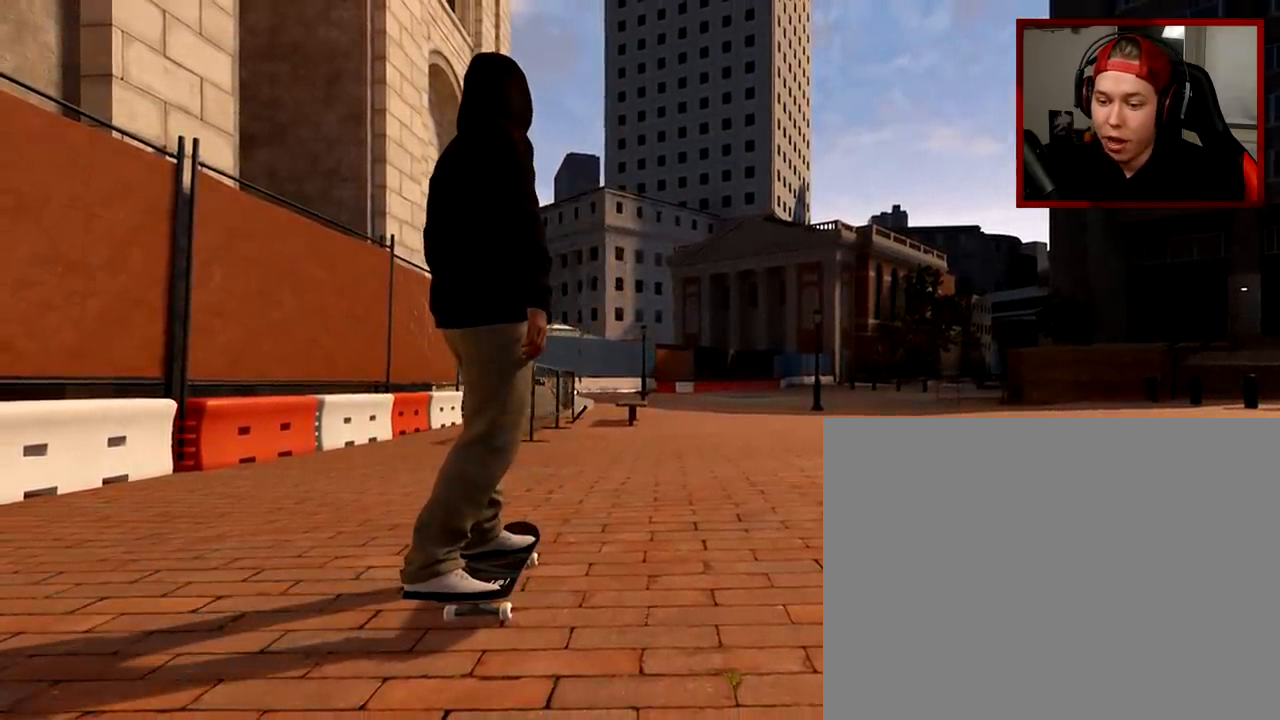
{"buttons": [], "left_stick": "up", "right_stick": "center", "events": [[434, "left_stick", "up"]]}
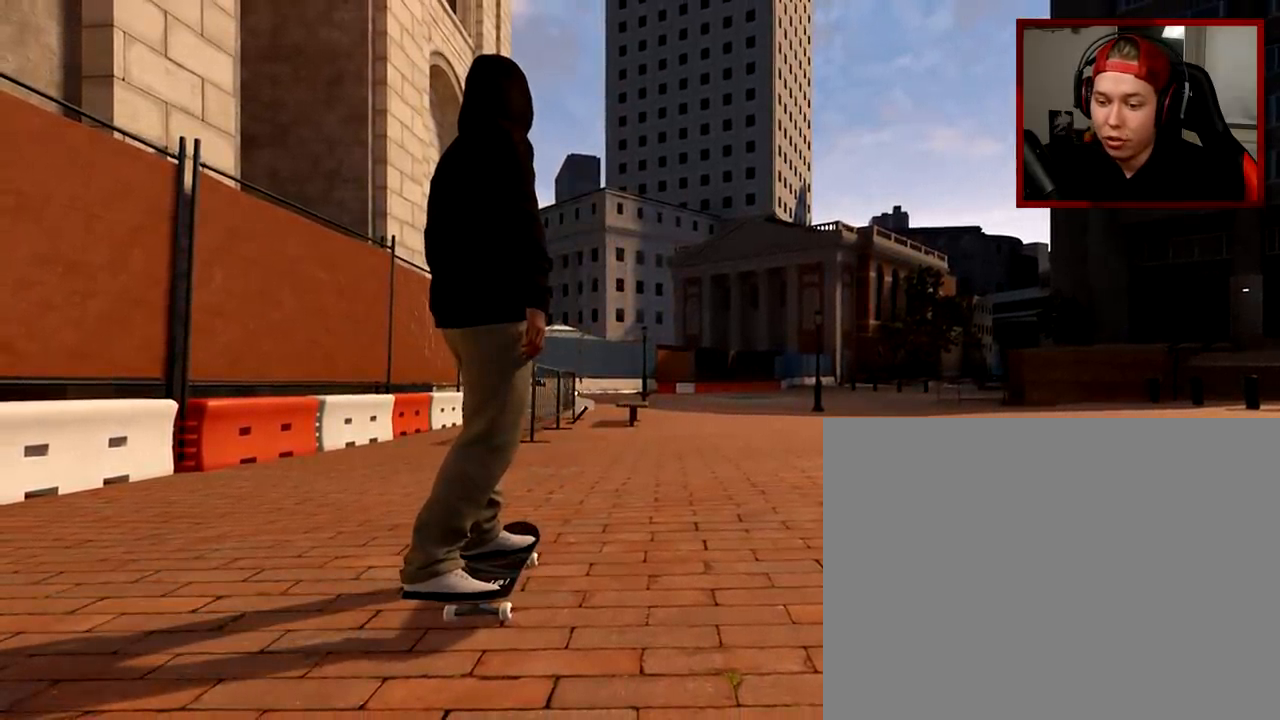
{"buttons": [], "left_stick": "up", "right_stick": "center", "events": []}
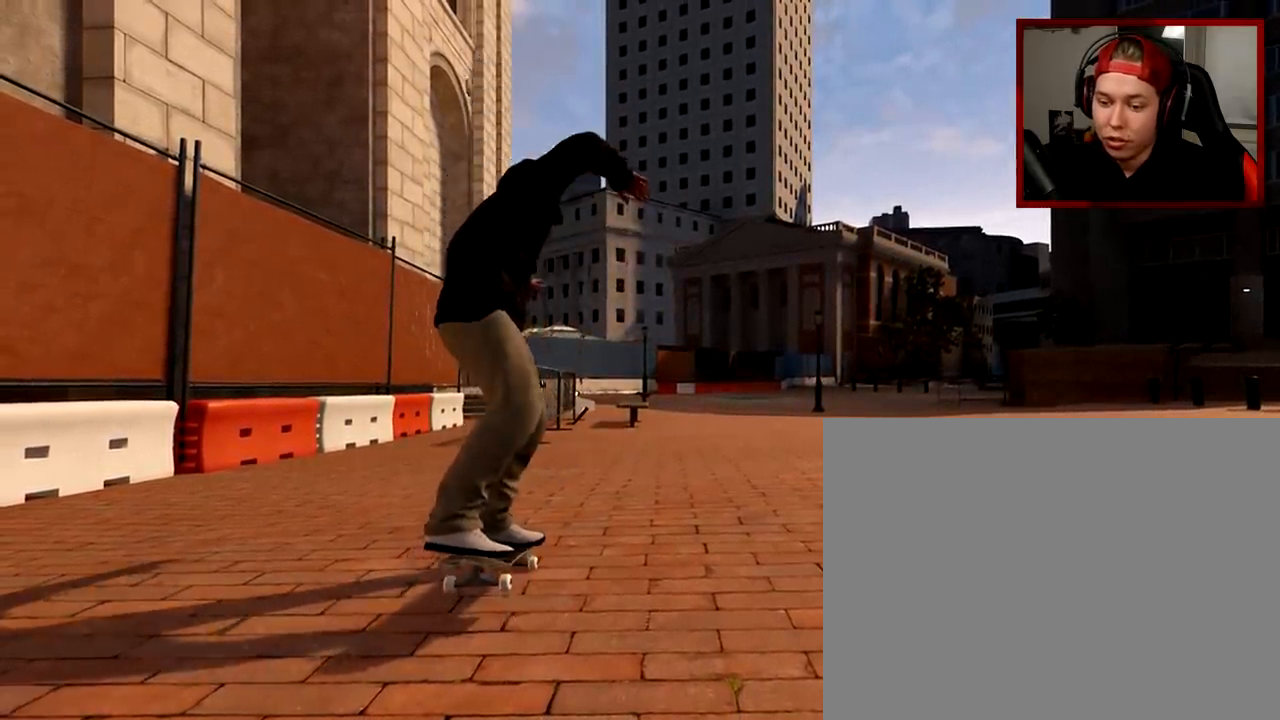
{"buttons": [], "left_stick": "up", "right_stick": "center", "events": []}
####
▸ Work instructions
Send back the data above word for word, with the pictures left out.

▸ Solution to the exercise
{"buttons": [], "left_stick": "up", "right_stick": "center", "events": [[434, "left_stick", "up"]]}
{"buttons": [], "left_stick": "up", "right_stick": "center", "events": []}
{"buttons": [], "left_stick": "up", "right_stick": "center", "events": []}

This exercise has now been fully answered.